Congratulations to Mikel for his remarkable accomplishment!
We are pleased to announce that Michal successfully defended his PhD thesis on October 25, 2024. His work focused on the complement evasion mechanisms developed by human pathogens, mainly Acinetobacter baumannii, Klebsiella pneumoniae, and Streptococcus pyogenes.
Papers I and II were dedicated to A. baumannii, a worrisome complement and antibiotic-resistant pathogen. In these papers, Michal screened many isolates from the genus Acinetobacter and aimed to characterize their MAC evasion strategy. He found two potential mechanisms worthy of further investigation.

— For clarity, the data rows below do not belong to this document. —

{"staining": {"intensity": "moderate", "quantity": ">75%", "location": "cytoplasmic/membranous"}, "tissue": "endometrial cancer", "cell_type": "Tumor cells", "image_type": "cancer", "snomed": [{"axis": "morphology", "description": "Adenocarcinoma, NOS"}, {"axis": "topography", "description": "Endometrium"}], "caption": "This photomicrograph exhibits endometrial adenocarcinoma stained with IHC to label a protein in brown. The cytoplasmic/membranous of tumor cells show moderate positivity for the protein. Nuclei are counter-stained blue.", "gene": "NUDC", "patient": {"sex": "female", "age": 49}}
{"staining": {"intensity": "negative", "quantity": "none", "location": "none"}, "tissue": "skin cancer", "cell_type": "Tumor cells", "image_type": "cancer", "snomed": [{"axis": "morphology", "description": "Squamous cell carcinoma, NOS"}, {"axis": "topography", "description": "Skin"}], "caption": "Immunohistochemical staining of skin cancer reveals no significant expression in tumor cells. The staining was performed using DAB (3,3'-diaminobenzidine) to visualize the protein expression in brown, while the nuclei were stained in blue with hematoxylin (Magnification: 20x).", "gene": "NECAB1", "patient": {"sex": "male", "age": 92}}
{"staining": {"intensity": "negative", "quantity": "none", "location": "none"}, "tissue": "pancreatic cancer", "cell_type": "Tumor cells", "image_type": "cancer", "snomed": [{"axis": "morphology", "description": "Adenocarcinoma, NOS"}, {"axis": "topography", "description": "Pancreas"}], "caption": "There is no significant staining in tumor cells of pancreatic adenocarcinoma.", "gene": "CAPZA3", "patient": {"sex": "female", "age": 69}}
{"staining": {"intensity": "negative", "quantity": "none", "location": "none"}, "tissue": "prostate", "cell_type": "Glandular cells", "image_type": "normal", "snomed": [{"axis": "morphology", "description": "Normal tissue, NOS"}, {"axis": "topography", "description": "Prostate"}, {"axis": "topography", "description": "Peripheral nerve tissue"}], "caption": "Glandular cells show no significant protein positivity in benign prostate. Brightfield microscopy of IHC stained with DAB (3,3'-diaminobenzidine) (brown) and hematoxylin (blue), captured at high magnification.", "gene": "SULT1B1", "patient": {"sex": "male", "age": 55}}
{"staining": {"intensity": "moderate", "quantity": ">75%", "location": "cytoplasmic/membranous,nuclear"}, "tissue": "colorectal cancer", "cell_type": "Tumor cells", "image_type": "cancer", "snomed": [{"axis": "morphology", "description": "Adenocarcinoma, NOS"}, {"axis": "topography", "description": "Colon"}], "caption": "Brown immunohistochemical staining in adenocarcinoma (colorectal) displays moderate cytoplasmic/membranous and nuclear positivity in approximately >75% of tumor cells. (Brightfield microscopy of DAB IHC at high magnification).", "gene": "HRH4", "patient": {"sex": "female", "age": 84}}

In paper III, the focus switched to K. pneumoniae, another serious human pathogen. This study highlighted a surprising connection between complement and colistin resistance in isolates obtained from patients. This study delivered results worth considering in the epidemiology of Klebsiella infections.
Paper IV aimed to provide a treatment option that counteracts the complement evasion mechanism in S. pyogenes. This bacterium acquires the complement inhibitor factor H from serum to evade opsonization. Replacing the serum-bound inhibitor with the FH6-7/hFc fusion protein increased complement activation and resulted in better animal survival in the mouse model. This protein highlighted the possibility of using bacterial evasion mechanisms against the bacteria themselves.
Taken together, Michal's findings gave us a better overview of bacterial infections and their complement evasion mechanisms. As antibiotic resistance among human pathogens becomes more serious, novel treatment options are needed.
We wish Michal all the best for his future career and research projects.